Moving on to their physical-trading claims, the plaintiffs rely on another case distinguished by Schwab II, Blue Shield of Virginia v. McCready, 457 U.S. 465 (1982), which permitted antitrust claims to proceed despite the lack of a direct transaction if the injury suffered was “inextricably intertwined with defendants’ scheme,” and argue that the present case—unlike Schwab II—also has a “direct relationship between the pocket-book harm to the plaintiff and the market advantage gained by the defendants, which was the very goal of the conspiracy,” here to “control the global price for silver to benefit their own transactions.”

On damages, the plaintiffs rely on their allegations that the Silver Fix price did affect both silver futures and physical silver prices, which they note the District Court had already accepted as sufficient when it denied the defendants’ previous motion to dismiss, and noted that “the Second Circuit has repeatedly been forced in recent years to reproach courts in this District in benchmark manipulation cases (including Schwab II itself) for overstepping the limits of the pleading stage.”

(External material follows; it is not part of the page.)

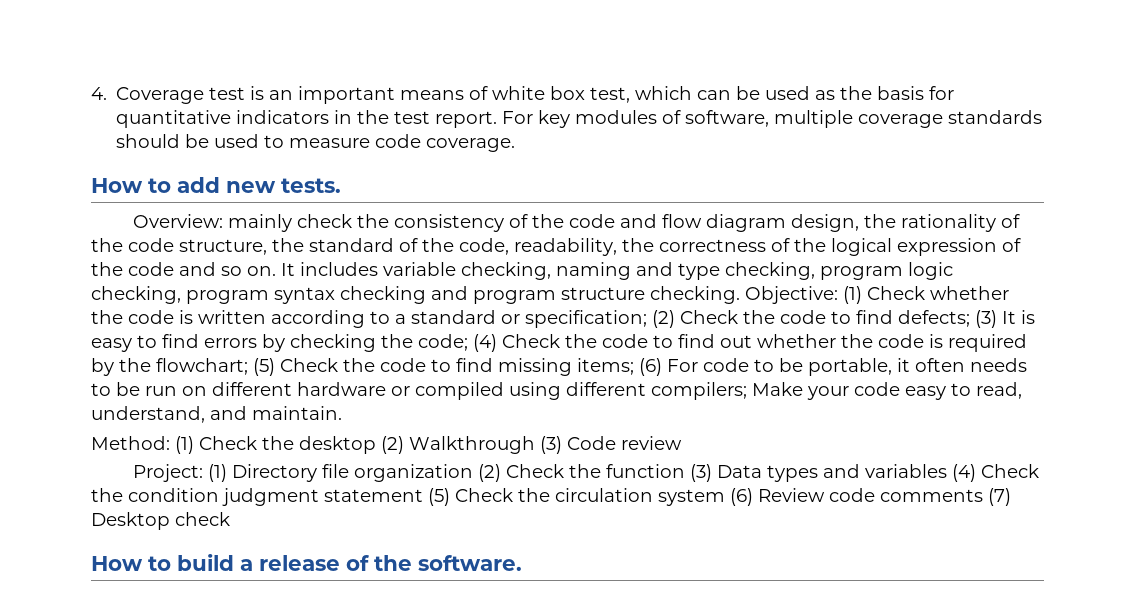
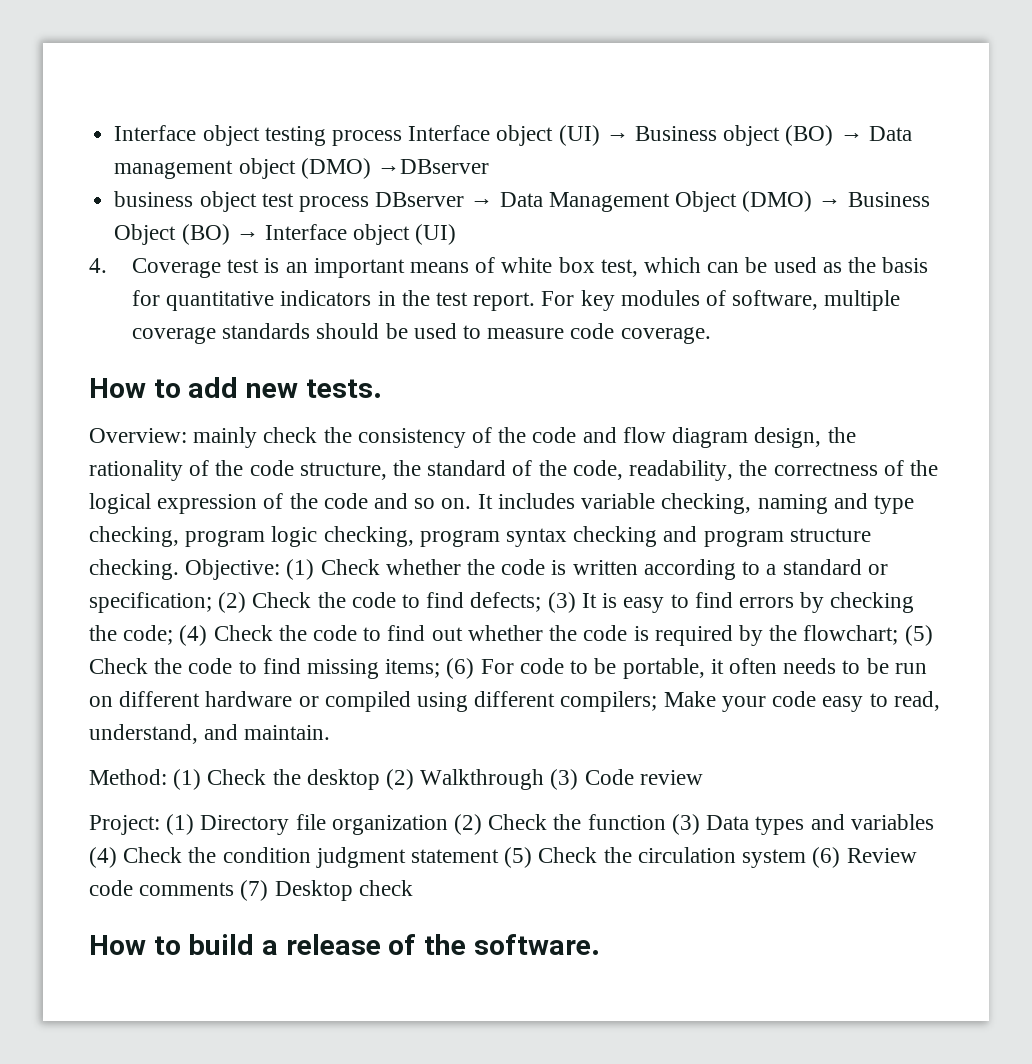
(91, 93) none -> [114,125,912,146] [114,158,489,179] [114,191,930,212] [114,224,457,245] Interface object testing process Interface object (UI) → Business object (BO) → Data management object (DMO) →DBserver // business object test process DBserver → Data Management Object (DMO) → Business Object (BO) → Interface object (UI) //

The Other Efficient Enforcer Factors

The plaintiffs spend little time on the other three efficient enforcer factors.  They say that the second factor is irrelevant, because there are no parties in the futures market who know they traded directly with the defendants, and that the absence of parties who traded physical silver with the defendants should be given little or no weight because the existing plaintiffs have prosecuted the actions diligently for eight years.  And the third and fourth factors concerning speculativeness and difficulty in calculating damages are only entitled to the “slightest weight,” and can be decided on a far more complete record anyway once the class certification motion is submitted.

Based on their briefing, it seems that the plaintiffs’ strategy is to survive the current motion by reminding the court that the Second Circuit may well clarify Schwab II when it decides the In re Platinum & Palladium appeal, and that the court will be able to address many of the same issues on a fuller record in the plaintiffs’ previously-filed but now stayed motion for class certification.  Once the defendants reply, another update will be provided.